BEGIN Records provided
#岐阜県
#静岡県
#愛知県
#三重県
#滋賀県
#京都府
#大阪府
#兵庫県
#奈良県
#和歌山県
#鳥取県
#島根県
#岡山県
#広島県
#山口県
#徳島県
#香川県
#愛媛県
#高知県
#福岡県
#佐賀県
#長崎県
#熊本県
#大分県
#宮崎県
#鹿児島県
END Records provided
Required action — Return what is listed above, exactly and completely.

Reply to the exercise —
#岐阜県
#静岡県
#愛知県
#三重県
#滋賀県
#京都府
#大阪府
#兵庫県
#奈良県
#和歌山県
#鳥取県
#島根県
#岡山県
#広島県
#山口県
#徳島県
#香川県
#愛媛県
#高知県
#福岡県
#佐賀県
#長崎県
#熊本県
#大分県
#宮崎県
#鹿児島県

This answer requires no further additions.